PROBLEM TO WORK ON:
Copy out all of the data below word for word, leaving out the pictures.

*** Opening DATA TO PROCESS ***

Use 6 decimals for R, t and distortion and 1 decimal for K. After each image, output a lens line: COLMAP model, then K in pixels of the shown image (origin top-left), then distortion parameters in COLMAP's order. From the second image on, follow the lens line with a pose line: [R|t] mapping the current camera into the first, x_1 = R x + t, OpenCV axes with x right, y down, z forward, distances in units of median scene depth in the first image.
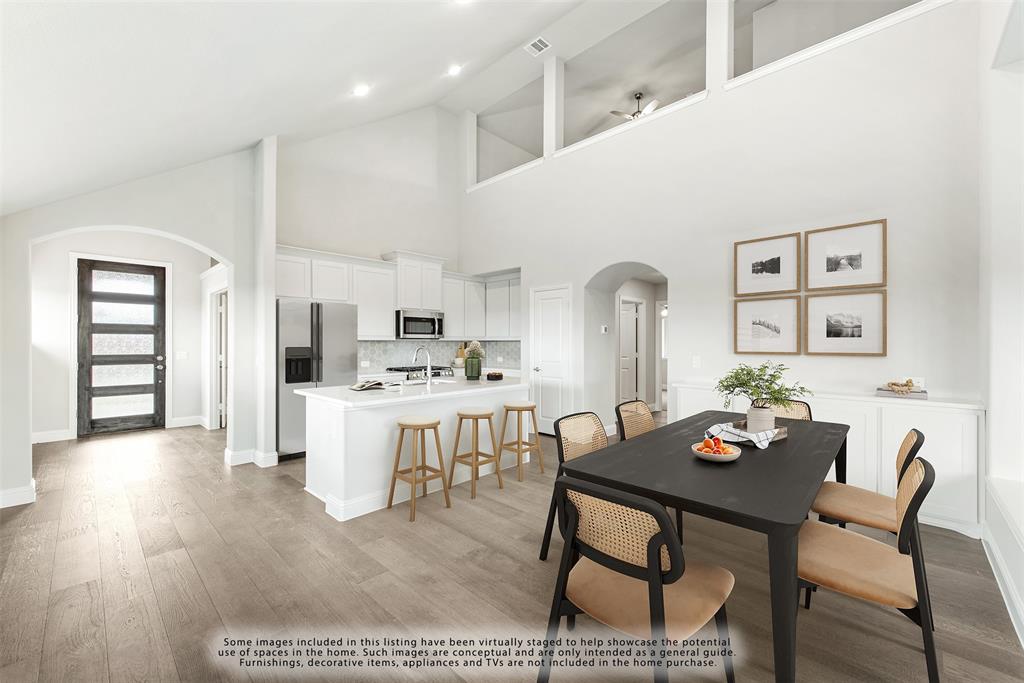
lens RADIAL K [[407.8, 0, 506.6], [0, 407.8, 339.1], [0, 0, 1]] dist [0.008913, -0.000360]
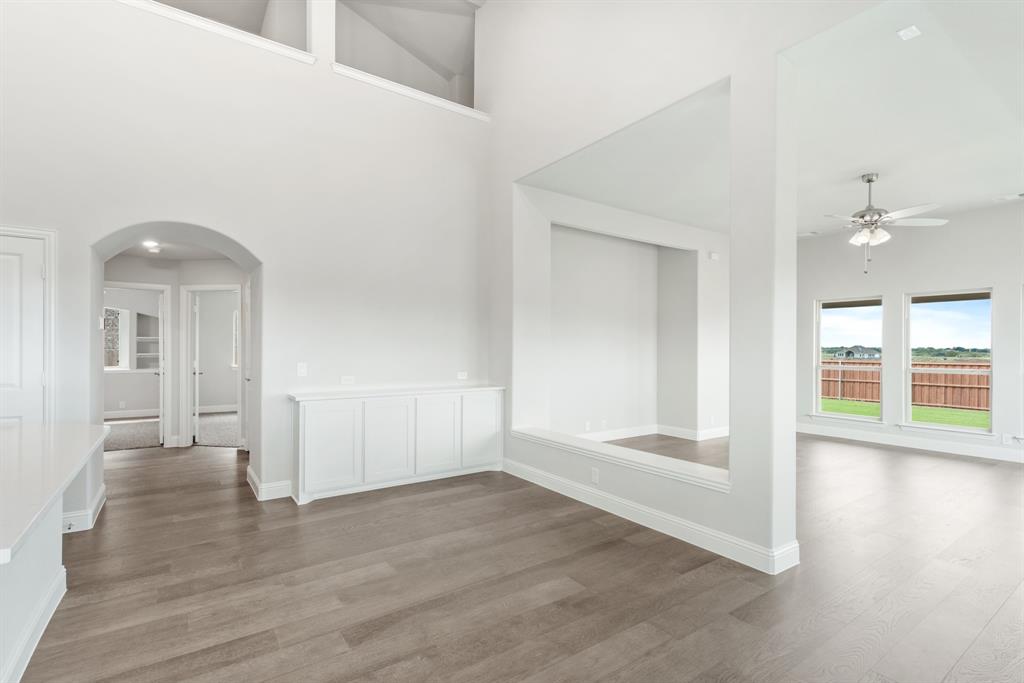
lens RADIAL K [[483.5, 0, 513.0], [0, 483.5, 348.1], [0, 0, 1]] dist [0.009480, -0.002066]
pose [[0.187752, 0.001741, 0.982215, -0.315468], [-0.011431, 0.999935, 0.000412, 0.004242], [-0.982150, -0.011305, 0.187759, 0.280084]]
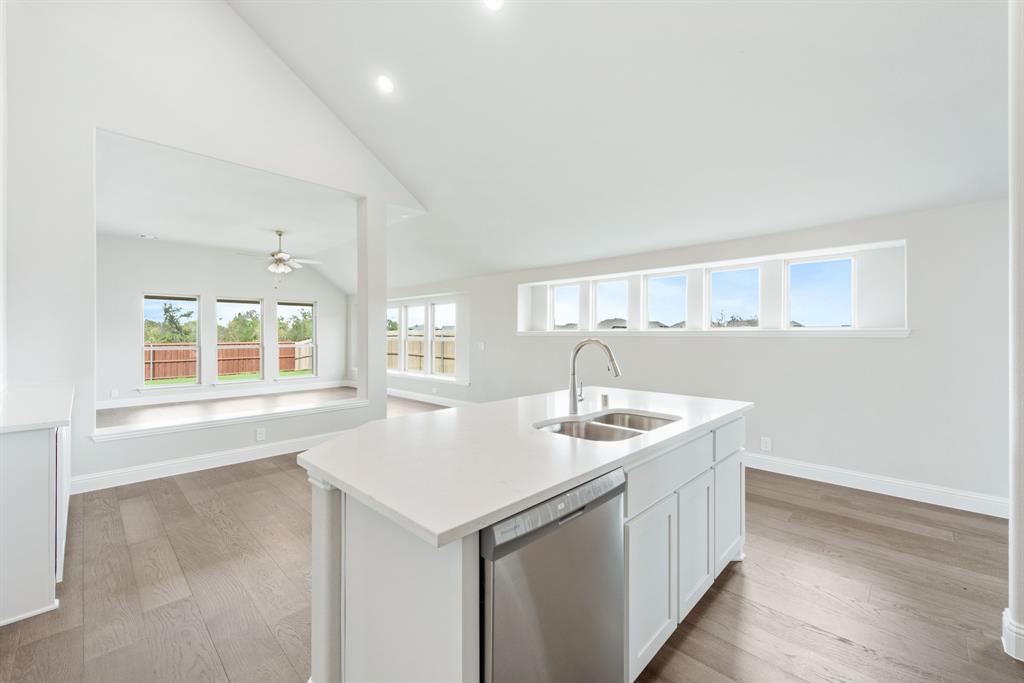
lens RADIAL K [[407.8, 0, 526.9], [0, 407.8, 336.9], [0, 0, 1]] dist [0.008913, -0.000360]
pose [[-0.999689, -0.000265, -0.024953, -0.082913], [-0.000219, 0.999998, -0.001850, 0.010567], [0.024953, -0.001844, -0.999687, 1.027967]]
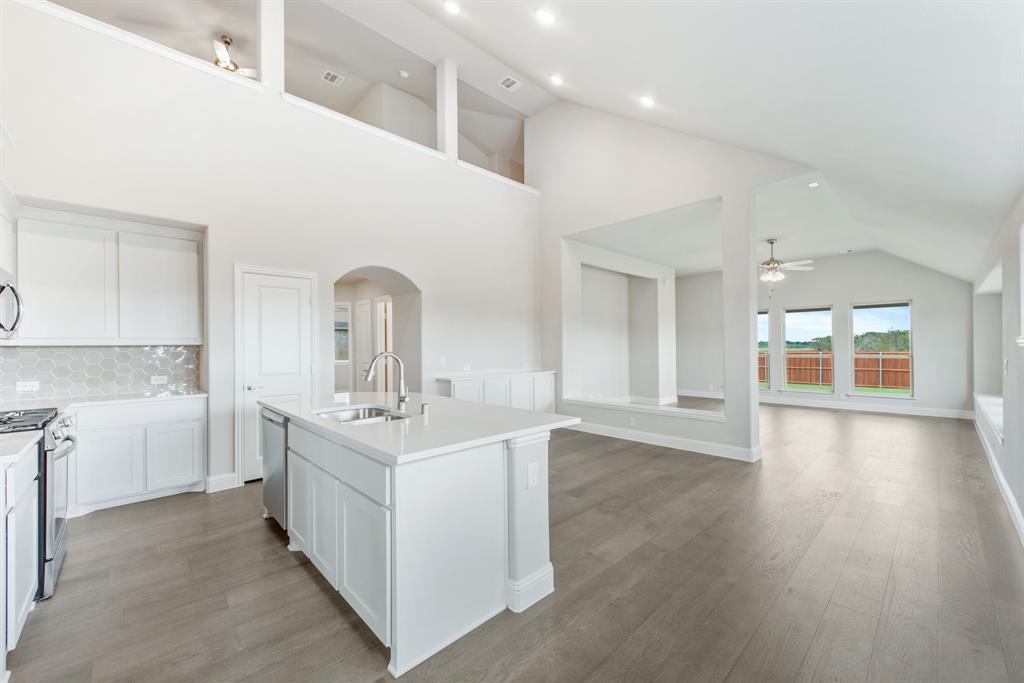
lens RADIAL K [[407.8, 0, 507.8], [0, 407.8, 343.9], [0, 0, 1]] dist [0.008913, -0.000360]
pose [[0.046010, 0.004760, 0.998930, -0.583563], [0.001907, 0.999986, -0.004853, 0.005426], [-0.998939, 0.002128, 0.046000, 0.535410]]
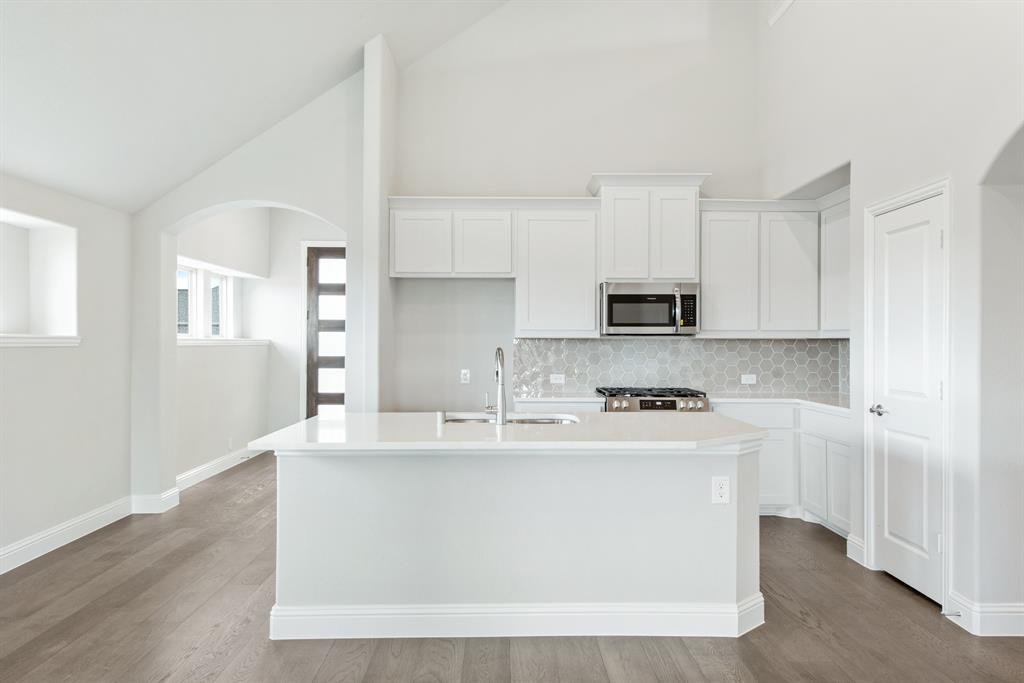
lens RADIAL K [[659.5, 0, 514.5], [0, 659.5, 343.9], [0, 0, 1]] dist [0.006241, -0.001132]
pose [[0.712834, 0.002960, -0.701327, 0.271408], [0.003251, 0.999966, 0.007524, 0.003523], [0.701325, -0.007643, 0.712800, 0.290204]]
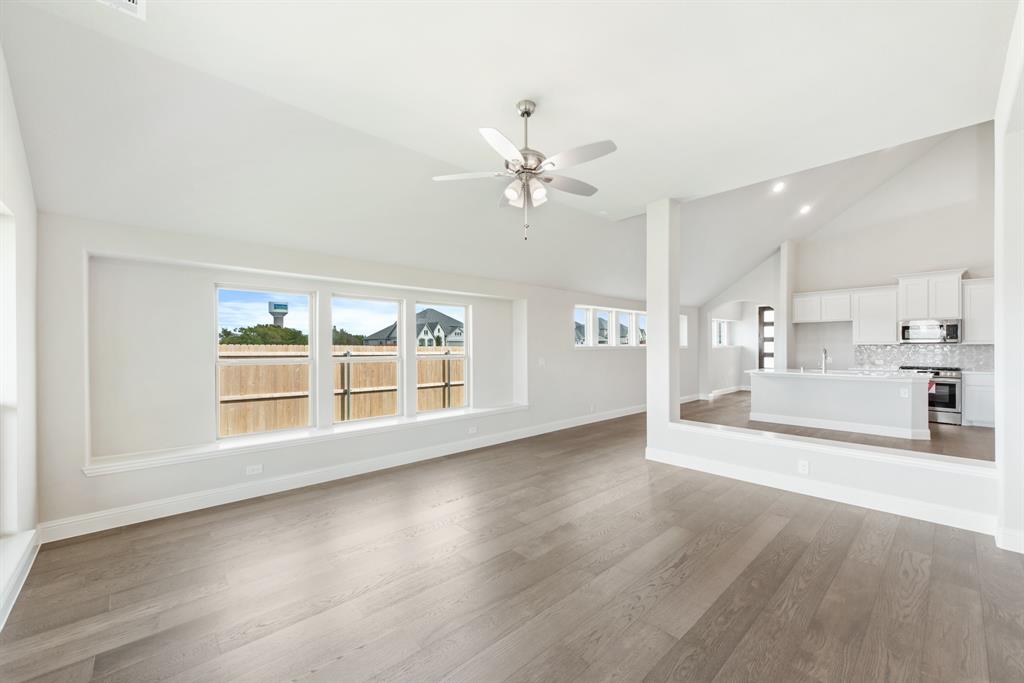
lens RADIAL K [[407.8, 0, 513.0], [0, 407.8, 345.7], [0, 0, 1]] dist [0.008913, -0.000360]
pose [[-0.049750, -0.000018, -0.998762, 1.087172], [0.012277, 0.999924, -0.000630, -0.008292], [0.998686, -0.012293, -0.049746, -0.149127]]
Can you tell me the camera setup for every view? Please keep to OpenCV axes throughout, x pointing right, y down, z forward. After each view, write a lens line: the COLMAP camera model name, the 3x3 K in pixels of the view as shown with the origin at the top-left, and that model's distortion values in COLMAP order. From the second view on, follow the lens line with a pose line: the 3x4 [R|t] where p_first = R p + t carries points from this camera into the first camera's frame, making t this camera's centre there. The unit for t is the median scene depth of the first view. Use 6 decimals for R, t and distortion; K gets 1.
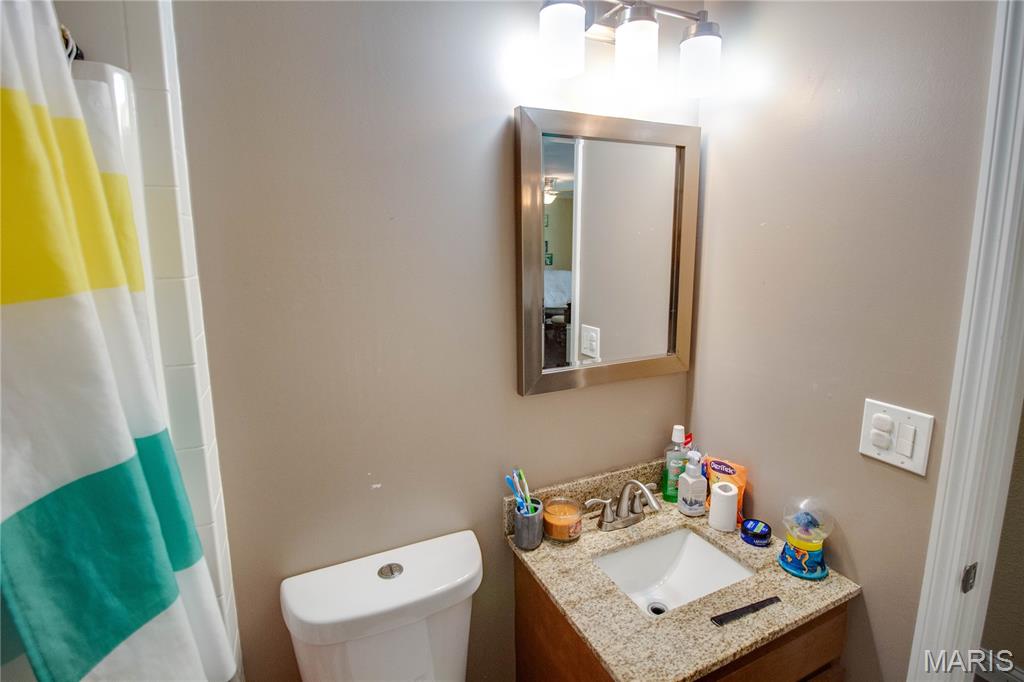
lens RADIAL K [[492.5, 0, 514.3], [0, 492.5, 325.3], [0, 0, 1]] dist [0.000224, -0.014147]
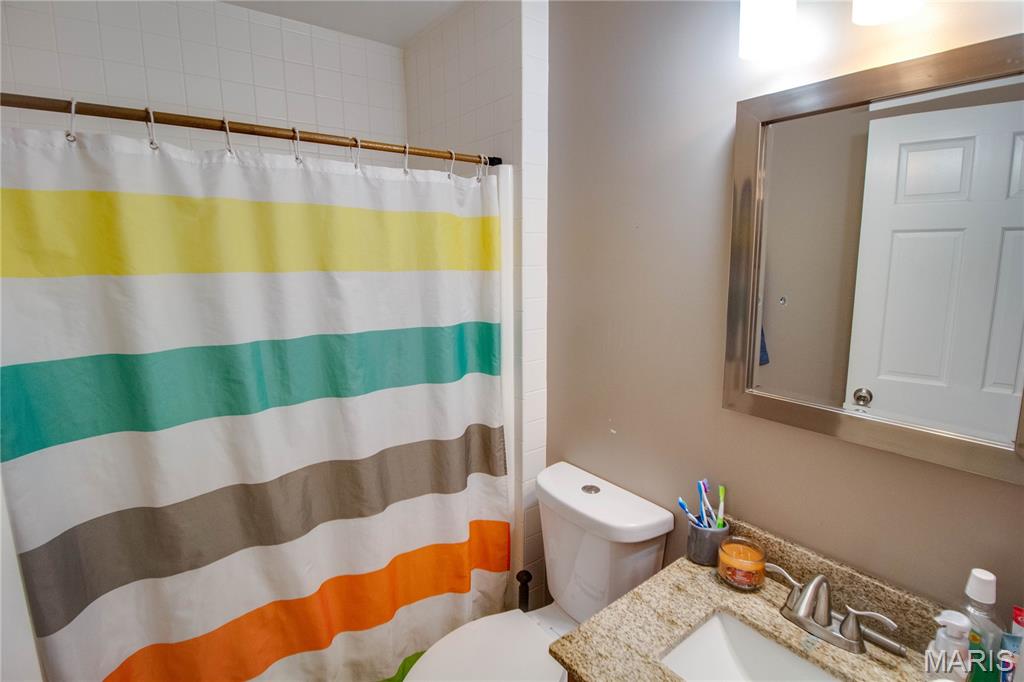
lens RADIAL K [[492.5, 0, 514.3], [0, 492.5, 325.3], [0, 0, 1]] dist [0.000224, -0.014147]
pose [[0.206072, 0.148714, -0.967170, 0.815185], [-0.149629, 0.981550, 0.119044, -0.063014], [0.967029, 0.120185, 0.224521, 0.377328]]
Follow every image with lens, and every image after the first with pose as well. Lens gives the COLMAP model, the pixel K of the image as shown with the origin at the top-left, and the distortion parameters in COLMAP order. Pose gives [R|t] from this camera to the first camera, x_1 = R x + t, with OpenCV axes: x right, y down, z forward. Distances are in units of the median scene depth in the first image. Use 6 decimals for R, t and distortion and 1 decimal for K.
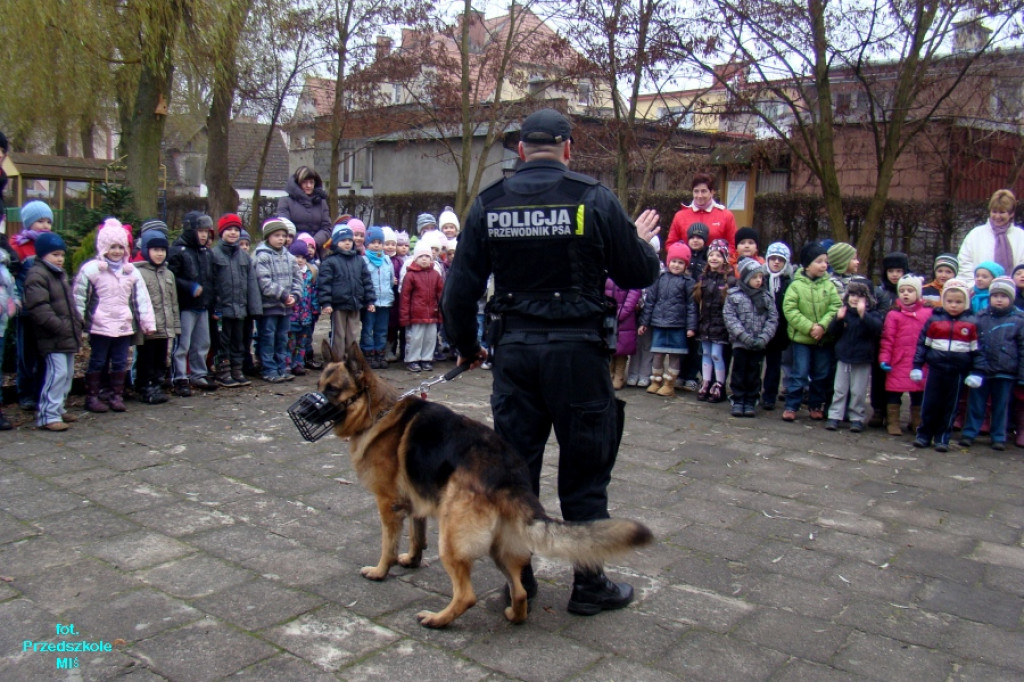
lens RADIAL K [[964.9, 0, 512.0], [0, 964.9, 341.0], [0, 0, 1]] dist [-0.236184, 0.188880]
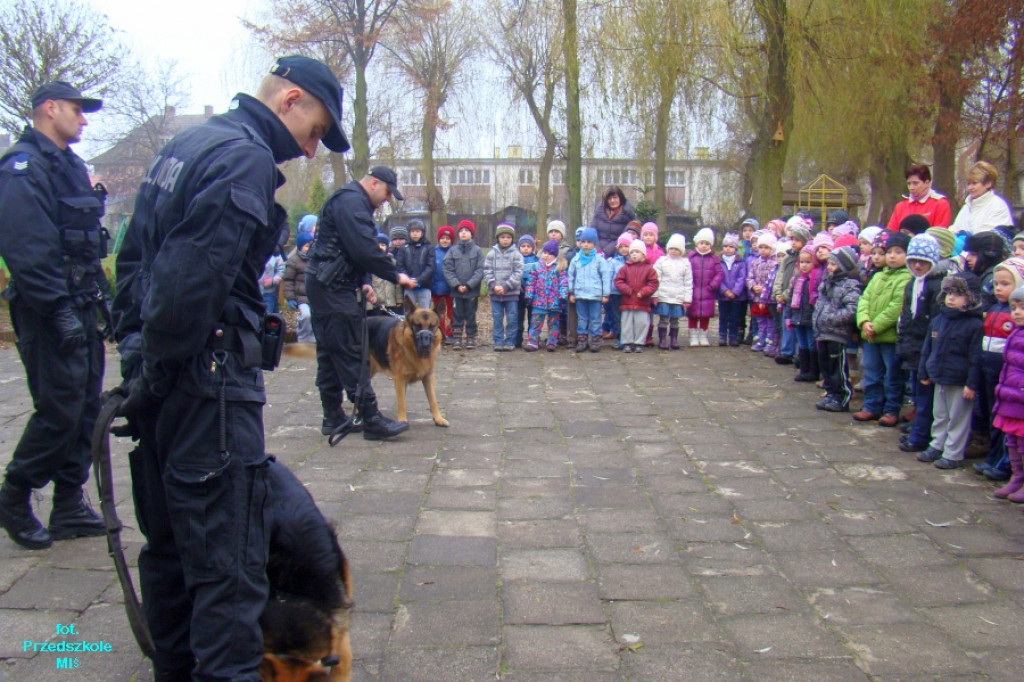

*** Closing DATA TO PROCESS ***

EXERCISE SOLUTION:
Use 6 decimals for R, t and distortion and 1 decimal for K. After each image, output a lens line: COLMAP model, then K in pixels of the shown image (origin top-left), then distortion parameters in COLMAP's order. From the second image on, follow the lens line with a pose line: [R|t] mapping the current camera into the first, x_1 = R x + t, OpenCV axes with x right, y down, z forward, distances in units of median scene depth in the first image.
lens RADIAL K [[407.8, 0, 506.6], [0, 407.8, 339.1], [0, 0, 1]] dist [0.008913, -0.000360]
lens RADIAL K [[483.5, 0, 513.0], [0, 483.5, 348.1], [0, 0, 1]] dist [0.009480, -0.002066]
pose [[0.187752, 0.001741, 0.982215, -0.315468], [-0.011431, 0.999935, 0.000412, 0.004242], [-0.982150, -0.011305, 0.187759, 0.280084]]
lens RADIAL K [[407.8, 0, 526.9], [0, 407.8, 336.9], [0, 0, 1]] dist [0.008913, -0.000360]
pose [[-0.999689, -0.000265, -0.024953, -0.082913], [-0.000219, 0.999998, -0.001850, 0.010567], [0.024953, -0.001844, -0.999687, 1.027967]]
lens RADIAL K [[407.8, 0, 507.8], [0, 407.8, 343.9], [0, 0, 1]] dist [0.008913, -0.000360]
pose [[0.046010, 0.004760, 0.998930, -0.583563], [0.001907, 0.999986, -0.004853, 0.005426], [-0.998939, 0.002128, 0.046000, 0.535410]]
lens RADIAL K [[659.5, 0, 514.5], [0, 659.5, 343.9], [0, 0, 1]] dist [0.006241, -0.001132]
pose [[0.712834, 0.002960, -0.701327, 0.271408], [0.003251, 0.999966, 0.007524, 0.003523], [0.701325, -0.007643, 0.712800, 0.290204]]
lens RADIAL K [[407.8, 0, 513.0], [0, 407.8, 345.7], [0, 0, 1]] dist [0.008913, -0.000360]
pose [[-0.049750, -0.000018, -0.998762, 1.087172], [0.012277, 0.999924, -0.000630, -0.008292], [0.998686, -0.012293, -0.049746, -0.149127]]
Can you tell me the camera setup for every view? Please keep to OpenCV axes throughout, x pointing right, y down, z forward. After each view, write a lens line: the COLMAP camera model name, the 3x3 K in pixels of the view as shown with the origin at the top-left, and that model's distortion values in COLMAP order. From the second view on, follow the lens line with a pose line: the 3x4 [R|t] where p_first = R p + t carries points from this camera into the first camera's frame, making t this camera's centre there. The unit for t is the median scene depth of the first view. Use 6 decimals for R, t and distortion; K gets 1.
lens RADIAL K [[492.5, 0, 514.3], [0, 492.5, 325.3], [0, 0, 1]] dist [0.000224, -0.014147]
lens RADIAL K [[492.5, 0, 514.3], [0, 492.5, 325.3], [0, 0, 1]] dist [0.000224, -0.014147]
pose [[0.206072, 0.148714, -0.967170, 0.815185], [-0.149629, 0.981550, 0.119044, -0.063014], [0.967029, 0.120185, 0.224521, 0.377328]]
Follow every image with lens, and every image after the first with pose as well. Lens gives the COLMAP model, the pixel K of the image as shown with the origin at the top-left, and the distortion parameters in COLMAP order. Pose gives [R|t] from this camera to the first camera, x_1 = R x + t, with OpenCV axes: x right, y down, z forward. Distances are in units of the median scene depth in the first image. Use 6 decimals for R, t and distortion and 1 decimal for K.
lens RADIAL K [[964.9, 0, 512.0], [0, 964.9, 341.0], [0, 0, 1]] dist [-0.236184, 0.188880]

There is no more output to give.